- [EXERCISE]: Exclude the pictures and retype the entries as written.

━━━━━ SOURCE DATA

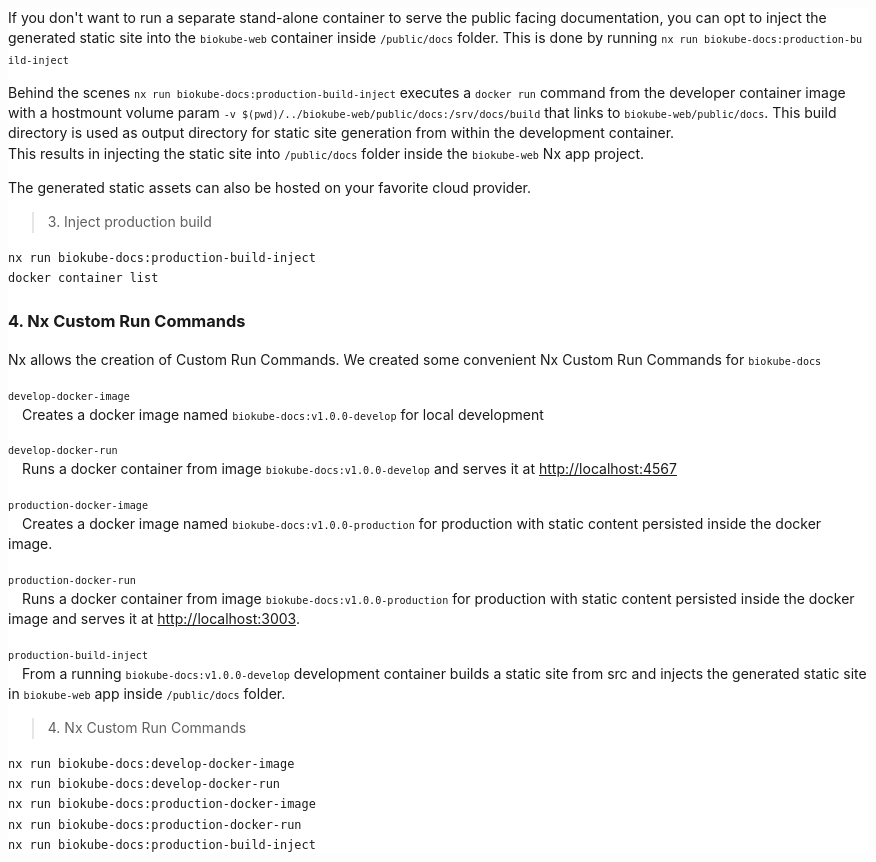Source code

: If you don't want to run a separate stand-alone container to serve the public
facing documentation, you can opt to inject the generated static site into the
<code>`biokube-web`</code> container inside <code>`/public/docs`</code> folder.
This is done by running
<code>`nx run biokube-docs:production-build-inject`</code>

Behind the scenes <code>`nx run biokube-docs:production-build-inject`</code>
executes a <code>`docker run`</code> command from the developer container image
with a hostmount volume param
<code>`-v $(pwd)/../biokube-web/public/docs:/srv/docs/build`</code> that links
to <code>`biokube-web/public/docs`</code>. This build directory is used as
output directory for static site generation from within the development
container.<br> This results in injecting the static site into
<code>`/public/docs`</code> folder inside the <code>`biokube-web`</code> Nx app
project.

The generated static assets can also be hosted on your favorite cloud provider.

> 3\. Inject production build

```shell
nx run biokube-docs:production-build-inject
docker container list
```

### 4\. Nx Custom Run Commands

Nx allows the creation of Custom Run Commands. We created some convenient Nx
Custom Run Commands for <code>`biokube-docs`</code>

<code>`develop-docker-image`</code> <br> &emsp;Creates a docker image named
<code>`biokube-docs:v1.0.0-develop`</code> for local development<br>

<code>`develop-docker-run`</code> <br> &emsp;Runs a docker container from image
<code>`biokube-docs:v1.0.0-develop`</code> and serves it at
[http://localhost:4567](http://localhost:4567)<br>

<code>`production-docker-image`</code> <br> &emsp;Creates a docker image named
<code>`biokube-docs:v1.0.0-production`</code> for production with static content
persisted inside the docker image.<br>

<code>`production-docker-run`</code> <br> &emsp;Runs a docker container from
image <code>`biokube-docs:v1.0.0-production`</code> for production with static
content persisted inside the docker image and serves it at
[http://localhost:3003](http://localhost:3003).<br>

<code>`production-build-inject`</code> <br> &emsp;From a running
<code>`biokube-docs:v1.0.0-develop`</code> development container builds a static
site from src and injects the generated static site in
<code>`biokube-web`</code> app inside <code>`/public/docs`</code> folder.<br>

> 4\. Nx Custom Run Commands

```shell
nx run biokube-docs:develop-docker-image
nx run biokube-docs:develop-docker-run
nx run biokube-docs:production-docker-image
nx run biokube-docs:production-docker-run
nx run biokube-docs:production-build-inject
```
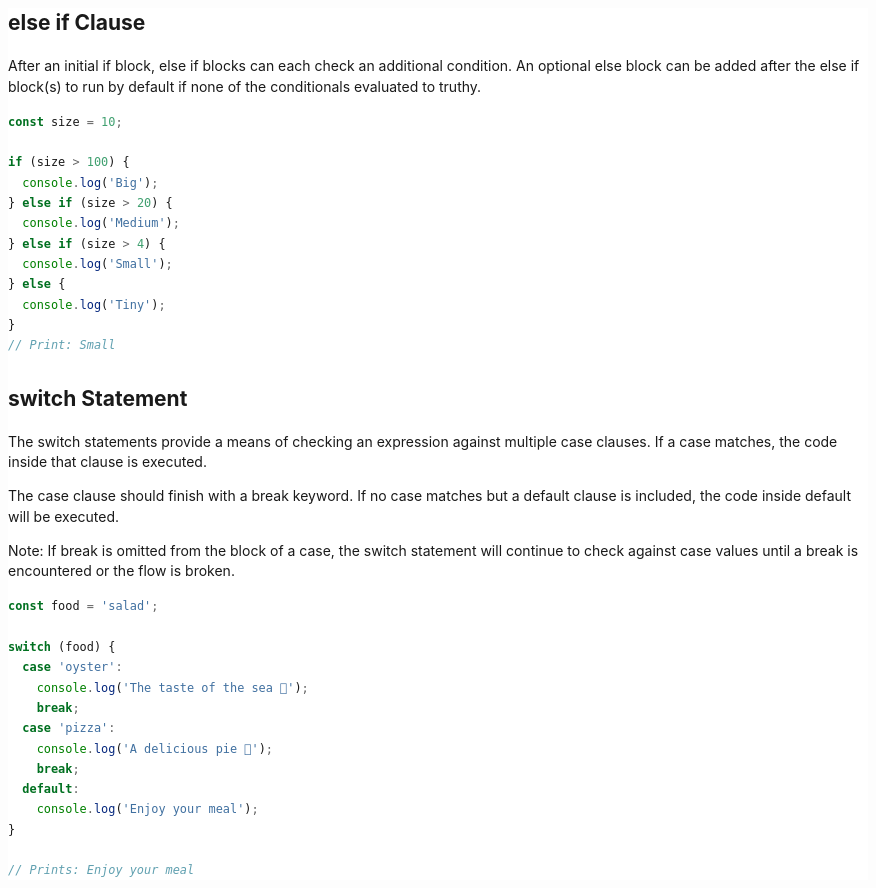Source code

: ## else if Clause

After an initial if block, else if blocks can each check an additional condition. An optional else block can be added after the else if block(s) to run by default if none of the conditionals evaluated to truthy.

```javascript
const size = 10;

if (size > 100) {
  console.log('Big');
} else if (size > 20) {
  console.log('Medium');
} else if (size > 4) {
  console.log('Small');
} else {
  console.log('Tiny');
}
// Print: Small
```

## switch Statement

The switch statements provide a means of checking an expression against multiple case clauses. If a case matches, the code inside that clause is executed.

The case clause should finish with a break keyword. If no case matches but a default clause is included, the code inside default will be executed.

Note: If break is omitted from the block of a case, the switch statement will continue to check against case values until a break is encountered or the flow is broken.

```javascript
const food = 'salad';

switch (food) {
  case 'oyster':
    console.log('The taste of the sea 🦪');
    break;
  case 'pizza':
    console.log('A delicious pie 🍕');
    break;
  default:
    console.log('Enjoy your meal');
}

// Prints: Enjoy your meal
```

━━━━━━━━━━

- [EXERCISE OUTPUT]:
Source code

: If you don't want to run a separate stand-alone container to serve the public
facing documentation, you can opt to inject the generated static site into the
<code>`biokube-web`</code> container inside <code>`/public/docs`</code> folder.
This is done by running
<code>`nx run biokube-docs:production-build-inject`</code>

Behind the scenes <code>`nx run biokube-docs:production-build-inject`</code>
executes a <code>`docker run`</code> command from the developer container image
with a hostmount volume param
<code>`-v $(pwd)/../biokube-web/public/docs:/srv/docs/build`</code> that links
to <code>`biokube-web/public/docs`</code>. This build directory is used as
output directory for static site generation from within the development
container.<br> This results in injecting the static site into
<code>`/public/docs`</code> folder inside the <code>`biokube-web`</code> Nx app
project.

The generated static assets can also be hosted on your favorite cloud provider.

> 3\. Inject production build

```shell
nx run biokube-docs:production-build-inject
docker container list
```

### 4\. Nx Custom Run Commands

Nx allows the creation of Custom Run Commands. We created some convenient Nx
Custom Run Commands for <code>`biokube-docs`</code>

<code>`develop-docker-image`</code> <br> &emsp;Creates a docker image named
<code>`biokube-docs:v1.0.0-develop`</code> for local development<br>

<code>`develop-docker-run`</code> <br> &emsp;Runs a docker container from image
<code>`biokube-docs:v1.0.0-develop`</code> and serves it at
[http://localhost:4567](http://localhost:4567)<br>

<code>`production-docker-image`</code> <br> &emsp;Creates a docker image named
<code>`biokube-docs:v1.0.0-production`</code> for production with static content
persisted inside the docker image.<br>

<code>`production-docker-run`</code> <br> &emsp;Runs a docker container from
image <code>`biokube-docs:v1.0.0-production`</code> for production with static
content persisted inside the docker image and serves it at
[http://localhost:3003](http://localhost:3003).<br>

<code>`production-build-inject`</code> <br> &emsp;From a running
<code>`biokube-docs:v1.0.0-develop`</code> development container builds a static
site from src and injects the generated static site in
<code>`biokube-web`</code> app inside <code>`/public/docs`</code> folder.<br>

> 4\. Nx Custom Run Commands

```shell
nx run biokube-docs:develop-docker-image
nx run biokube-docs:develop-docker-run
nx run biokube-docs:production-docker-image
nx run biokube-docs:production-docker-run
nx run biokube-docs:production-build-inject
```
Source code

: ## else if Clause

After an initial if block, else if blocks can each check an additional condition. An optional else block can be added after the else if block(s) to run by default if none of the conditionals evaluated to truthy.

```javascript
const size = 10;

if (size > 100) {
  console.log('Big');
} else if (size > 20) {
  console.log('Medium');
} else if (size > 4) {
  console.log('Small');
} else {
  console.log('Tiny');
}
// Print: Small
```

## switch Statement

The switch statements provide a means of checking an expression against multiple case clauses. If a case matches, the code inside that clause is executed.

The case clause should finish with a break keyword. If no case matches but a default clause is included, the code inside default will be executed.

Note: If break is omitted from the block of a case, the switch statement will continue to check against case values until a break is encountered or the flow is broken.

```javascript
const food = 'salad';

switch (food) {
  case 'oyster':
    console.log('The taste of the sea 🦪');
    break;
  case 'pizza':
    console.log('A delicious pie 🍕');
    break;
  default:
    console.log('Enjoy your meal');
}

// Prints: Enjoy your meal
```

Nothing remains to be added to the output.